Tonight my plan is to work his coat. Then all I have is the background to go. Now that I see a photo of the beard, I think I will replace a couple of the darker strips with a lighter value.
Last night I worked on Santa's hair and his hat. I concentrated on hooking light, medium and dark values rather than color. I used four different swatches for the hat (10=BLUE-PURPLE; 11=PURPLE; 12=PURPLE-RED; 1=RED), and all the lightest values of these swatches for the hair, plus some natural and textured wools undyed. Tonight I'm going to work on his beard.
Santa's face is already emerging after one evening of hooking. I'm using 6-cut, and even with this width I am able to get incredible detail. I am amazed how Palette Dyeing has transformed my rug hooking. I finally have at my hand every color of the rainbow in six values, two tints, two tones, and two shades.
The result is that I can hook anything by studying the values of a black and white photo of my inspiration picture (the lightness and darkness) and hooking accordingly without worry about color since all my colors are created from the same three dye formulas. All my wools automatically look great together! I am so glad that I had that conversation this summer with Sondra when the light bulb went on in my head about needing to create an artist's palette of wool.
Needless to say, I'm having fun! I've hooked his face - I always start with the eyes, and put in the lightest values in the hair and beard.
I am starting Saint Nicholas 2009. My intent is to make a pocket pack out of it. Its outside measurements will be 10" by 15", so a little bigger than those 10" by 10" pocket packs I hooked this summer. I need a bit more room for all the stuff I carry around with me!
Here is the picture that inspired me and the sketch I made of it on my linen backing.

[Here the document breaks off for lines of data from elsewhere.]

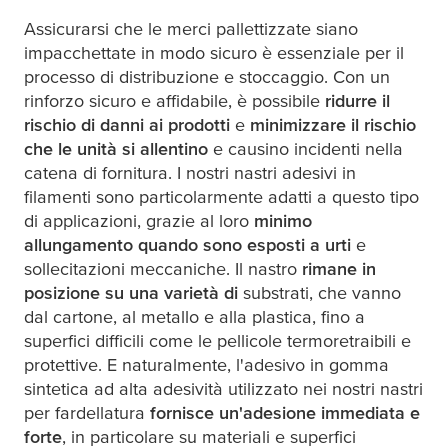
Assicurarsi che le merci pallettizzate siano
impacchettate in modo sicuro è essenziale per il
processo di distribuzione e stoccaggio. Con un
rinforzo sicuro e affidabile, è possibile
ridurre il
rischio di danni ai prodotti
e
minimizzare il rischio
che le unità si allentino
e causino incidenti nella
catena di fornitura. I nostri nastri adesivi in
filamenti sono particolarmente adatti a questo tipo
di applicazioni, grazie al loro
minimo
allungamento quando sono esposti a urti
e
sollecitazioni meccaniche. Il nastro
rimane in
posizione su una varietà di
substrati, che vanno
dal cartone, al metallo e alla plastica, fino a
superfici difficili come le pellicole termoretraibili e
protettive. E naturalmente, l'adesivo in gomma
sintetica ad alta adesività utilizzato nei nostri nastri
per fardellatura
fornisce un'adesione immediata e
forte
, in particolare su materiali e superfici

Since I will be hooking by value, I made a black and white copy of the color picture so I can watch my lights and darks, hooking lighter values in the light areas and darker values in the darker areas. This will allow me to not worry so much about what colors I am hooking, but concentrate on values which will cause the face to emerge more creatively.
I probably won't hook the same colors because I'm a purple person and Christmas is purple and white for me. So I have to use some shades of purple. I am using the wool palette I dyed this season as I have been teaching the Palette Dyeing rug camp on Rug Hooking Daily (join the group for details). So first the neutrals. These are the two neutrals I am going to use. In lefthand photo: the wool on the left I created by mixing half and half of my recipes for 11=PURPLE and 5=YELLOW; the wool on the right I created by mixing half and half of my recipes for 1=RED and 6=Green. In the righthand photo, these are the other hues I will use (from left to right): my 6=GREEN; my 11=PURPLE; my 12=PURPLE-RED.